Читаем Один полностью

Я только что с Мелиховым вступил в довольно бурную перепалку сетевую, при всей любви к нему. Он считает, что политика заземляет художника, а я считаю, что политика — это такое концентрированное выражение нравственности. Мне в общем не очень важно, какими идеями, какими, по его выражению, фантомами вдохновляется Мелихов. У него всегда в основе книги лежит какая-то основная сюжетообразующая метафора. Сейчас эта метафора — заземление, что надо все время устремляться ввысь, а все вокруг человека заземляет, и надо с этим заземлением бороться. Но эти абстракции меня не очень интересуют. Меня интересует то, как он пишет.

Толстой говорил, что художнику необходима энергия заблуждения, значит, ему для этого надо во что-то верить. Мелихову, когда он пишет, надо во что-то верить. У него всегда есть вдохновляющая его концепция или метафора, но мне важен контекст. Вот изумительная плотность, американские горки стилистические, когда то попадаешь в пафос, то впадаешь в едкую жесточайшую иронию, мне нравится фактура его текстов, его язык, его мысль. И меня это, как аттракцион, безумно увлекает. А спорить с ним теоретически и концептуально никогда мне не было интересно, потому что у него эти идеи меняются, он увлекается сегодня одним, завтра другим. Сегодня проблемами самоубийства, завтра проблемами наркомании. От писателя требуется, чтобы он хорошо писал, а не чтобы он правильно мыслил.

«Смотрели вы «Лачугу должника», что думаете?»

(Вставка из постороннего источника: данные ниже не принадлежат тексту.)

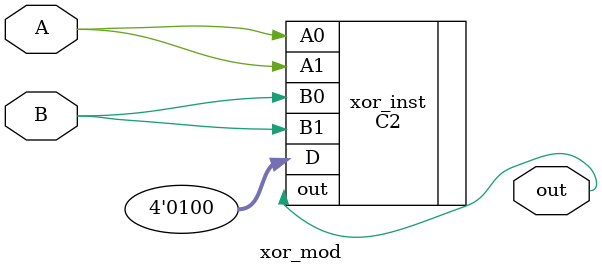
<source format=v>
module xor_mod (
    input wire A,
    input wire B,
    output wire out
);

    C2 xor_inst (
        .A0(A),
        .B0(B),
        .A1(A),
        .B1(B),
        .D(4'b0100),
        .out(out)
    );

endmodule
</source>
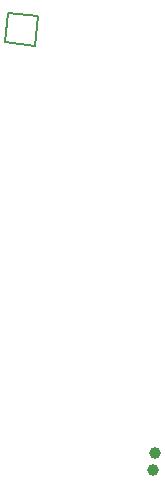
<source format=gbr>
%TF.GenerationSoftware,KiCad,Pcbnew,(6.0.10)*%
%TF.CreationDate,2022-12-29T01:24:58+02:00*%
%TF.ProjectId,fudim,66756469-6d2e-46b6-9963-61645f706362,v1.0.0*%
%TF.SameCoordinates,Original*%
%TF.FileFunction,Legend,Top*%
%TF.FilePolarity,Positive*%
%FSLAX46Y46*%
G04 Gerber Fmt 4.6, Leading zero omitted, Abs format (unit mm)*
G04 Created by KiCad (PCBNEW (6.0.10)) date 2022-12-29 01:24:58*
%MOMM*%
%LPD*%
G01*
G04 APERTURE LIST*
%ADD10C,0.150000*%
%ADD11C,1.000000*%
G04 APERTURE END LIST*
D10*
%TO.C,*%
%TO.C,MCU1*%
%TO.C,*%
%TO.C,MCU1*%
X112851327Y27172993D02*
X112541779Y24651925D01*
X112541779Y24651925D02*
X110020711Y24961474D01*
X112851327Y27172993D02*
X110330260Y27482541D01*
X110020711Y24961474D02*
X110330260Y27482541D01*
%TD*%
D11*
%TO.C,*%
X122769221Y-9801296D03*
X122586417Y-11290116D03*
%TD*%
M02*

</source>
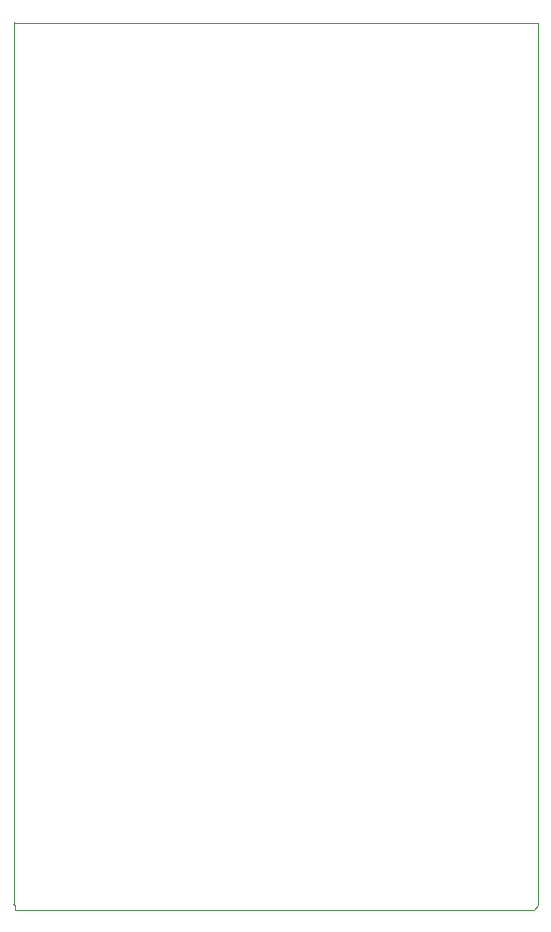
<source format=gbr>
%FSTAX23Y23*%
%MOIN*%
%SFA1B1*%

%IPPOS*%
%ADD51C,0.001000*%
%LN+-10v_stepdir_colorlight_profile-1*%
%LPD*%
G54D51*
X-00048Y-00019D02*
Y02923D01*
X-00045Y0292*
X017*
Y-0002*
X01685Y-00035*
X-00045*
Y-0002*
X-0005Y-00015*
X-00048Y-00019*
M02*
</source>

Не смотрел. У меня вообще нет телевизора. Можно, конечно, в компьютере посмотреть, но у меня все время нет времени это делать. Понимаете, и так уже я сплю четыре-пять часов, и все равно ничего не успеваю — мне надо сдавать подборку, мне надо сдавать книгу, мне надо сдавать сборник лекций. «Лачугу должника» я хорошо помню, это роман Шефнера, который я читал в детстве, и он произвел на меня весьма глубокое впечатление. И я считаю его хотя не лучшим шефнеровским романом, больше всего люблю «Девушку у обрыва», но это хорошая книга, страшная, местами интересная. Я не понимаю, почему ее надо экранизировать сейчас. Это как бы не то, мне кажется, не лучшее, что можно с Шефнером сделать. Конечно, его надо читать. Он с трудом поддается экранизации, потому что у него поэтическая фантастика.

«Меня в последнее время сильно занимает тема восставшего мертвеца в мировой культуре, в частности в русской. Нельзя ли вас попросить поразмышлять на эту тему, включив сюда «Мертвеца» Джармуша, недобитого героя?»

Насчет Джармуша все сложно, это сложная картина, что символизирует там Блейк — надо долго думать. А может быть, не надо думать вовсе, сказал же Вербински, что надо воспринимать все фильмы Джармуша подсознательно, а попытка осознания, разбираться в них, только опошляет дело. Кстати, мне кажется, когда сам Вербински стал снимать в расчете на подсознание, когда снял «Лекарство от здоровья», он, конечно, потерял в художественной силе, потому что лучше всего ему удается крепко продуманные и сильные художественные сюжеты. Он не импрессионист совсем.

А вот что касается темы ожившего мертвеца, то здесь я могу только вспомнить свое давнее наблюдение, замечательный психолог Юлия Крупнова мне его подтвердила, что чем моложе и чем гибче, так сказать, чем менее устоялась, чем менее засахарилась культура, тем она толерантнее к восставшим мертвецам. Восставший мертвец больше всего пугает традиционалистов, тех, для кого конституированное такое положение вещей: «Спящий в гробе мирно спи, жизни радуйся живущий», — оно для них самое дорогое. Поэтому восставший мертвец вызывает у них ужас.

И обратите внимание, что миф о вампире существует в основном в старых, консервативных культурах — в славянской культуре, в культуре карпатской, откуда собственно родом все эти предания, которые Мериме так замечательно стилизовал в «Гусли». А вот когда в американской культуре молодой воскресает мертвец, какой-нибудь дедушка из участников Гражданской войны, он, как правило, симпатичный, он помогает герою, он начинает даже с ним дружить и совместно действовать. И вообще молодые культуры к восставшим мертвецам относятся толерантнее.

Больше того, скажем, Юля Крупнова та же, она занималась цыганским фольклором, и она обратила внимание на то, что в цыганской культуре, в цыганских сказках воскресший мертвец не является объектом ужаса, а наоборот, ему радуются, его приветствуют как-то — сажают за стол, с ним веселятся. Потому что в цыганской культуре представления о добре и зле не такие жесткие, они блуждающие. Вообще цыгане не догматики, ни в поведении, ни в фольклоре. И поэтому там восставший мертвец скорее радует.